Stop Fighting in 30 days

Week 3: Use Your Ears to Resolve Conflicts

3. Questioning to Clarify: The listener questions (not challenges) the speaker to make sure he or she is clear on what the speaker has said. If the listener has understood, the speaker confirms that fact. If the listener is off the mark, the speaker restates his or her position, and once again, the listener asks questions until there is a meeting of minds.

If you were to diagram the Questioning to Clarify skill, it would look like loops within loops. The listener's job is to keep looping back until the speaker and the listener are on the same page -- meaning that the listener has completely understood the speaker.
Speaker: I am so sad that my boss is retiring.
Listener: You're really going to miss him, huh?
Speaker (restating the position): I don't know if I'll miss him. It's more that I won't have an ally once he's gone.
Listener (clarifying question): You mean that you will feel unprotected once he's gone.
Speaker: Exactly (confirming that a meeting of the minds has been reached).

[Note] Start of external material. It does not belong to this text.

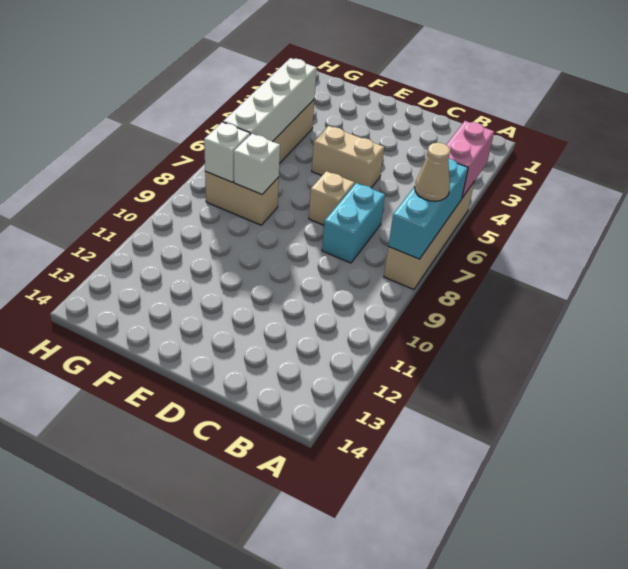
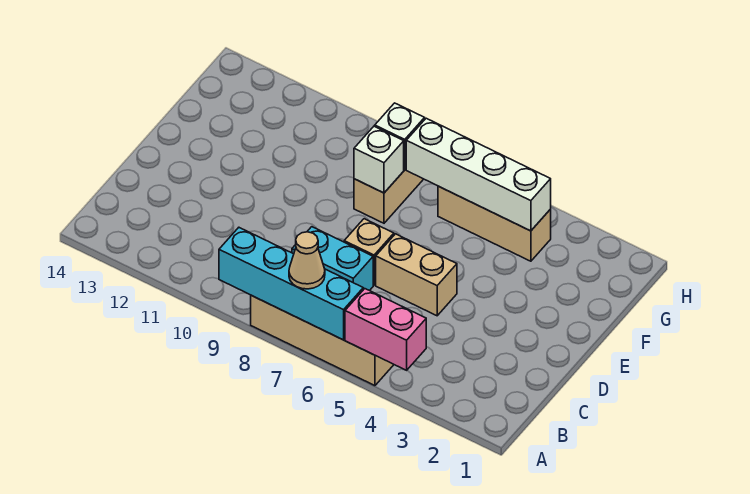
cyan brick A6:A8 level 2 -> cyan brick A6:A9 level 2
tan brick D5:E5 level 1 -> tan brick D5:D6 level 1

A word of caution: A good listener does not pass judgment on what the speaker is saying. I can't tell you how many times "listeners" tell me, "But I don't agree with how he feels." I always caution listeners that feelings aren't wrong or right. Feelings are like the wind. They blow -- east and west, north and south. You never think of saying to the wind, "You are wrong to blow east." The same applies to feelings -- they need to be understood and accepted by the speaker, nothing more.